Rachel De Thame Returns to BBC Team for RHS Chelsea Flower Show 2026

Rachel De Thame Returns to BBC Team for RHS Chelsea Flower Show 2026

rachel de thame is back on screen as part of the presenting team for the RHS Chelsea Flower Show 2026. The move puts her into one of the broadcaster’s best-known gardening slots after years spent away from modelling and acting. It also brings a familiar face back to a programme where presentation credentials matter as much as plant knowledge.

RHS Chelsea Flower Show 2026

Rachel de Thame has already been part of Gardeners' World, and the new Chelsea assignment extends that television role into another major gardening broadcast. For viewers, it means the show’s presentation team includes someone whose public profile was built across more than one career before horticulture became the focus.

Her route was not a straight one. She was raised near North London, studied ballet at the Royal Ballet School, contracted glandular fever at age 15, and gave up her dream of a dancing career at age 19. After studying drama and History of Art, she worked at an art dealers in London, then was recruited by a modelling agency while pregnant with her first baby.

From 1998 to 2018

By 1998, she had appeared in the mini-series Merlin and the British feature film Bodywork. She also enrolled at the English Gardening School in the late 1990s, the pivot that moved her toward the gardening career that later made her a regular television name. That shift is the real through line here: a presenter with screen experience, but one whose authority on the subject comes from training and work in horticulture, not just on-camera familiarity.

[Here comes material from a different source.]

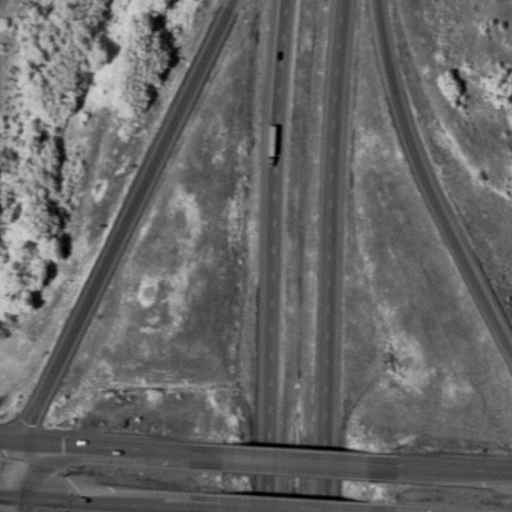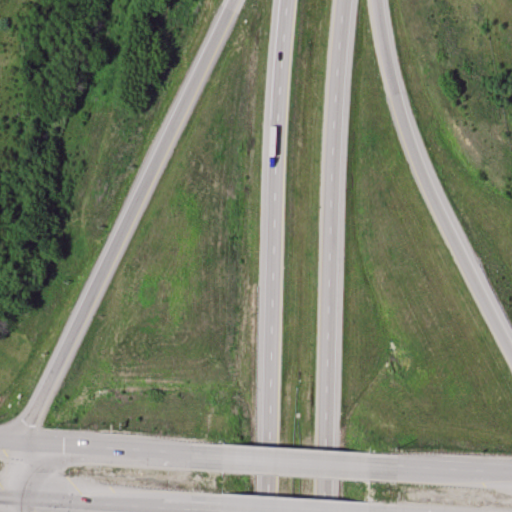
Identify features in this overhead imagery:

In 1986, she married Stephen Colover and had two children, Lauren and Joe, before divorcing in the early 1990s. She later married Gerard de Thame, and they had two daughters, Emma and Olivia. Lauren, now an illustrator, worked with her mother on drawings for A Flower Garden for Pollinators, which gives the family story a professional link rather than a purely personal one.

Gardeners' World and cancer

2018 brought the hardest complication: Rachel de Thame was diagnosed with breast cancer, wrote about dealing with it in The Times, and took a leave of absence from Gardeners' World while she underwent treatment. She said, “While one is grateful to have options, treatment is no walk in the park.” She added, “Strangely, though, I’ve also found that there are compensations. Top of the list is a renewed, almost desperate desire to get on with some of the things that for too long have lingered on a mental to-do list.”

For the Chelsea Flower Show team, that history makes the 2026 return more than a booking notice. It places a presenter with a long gardening pedigree back in a flagship programme after a period shaped by treatment and recovery, and the broadcast now carries the weight of that return as well as the show itself.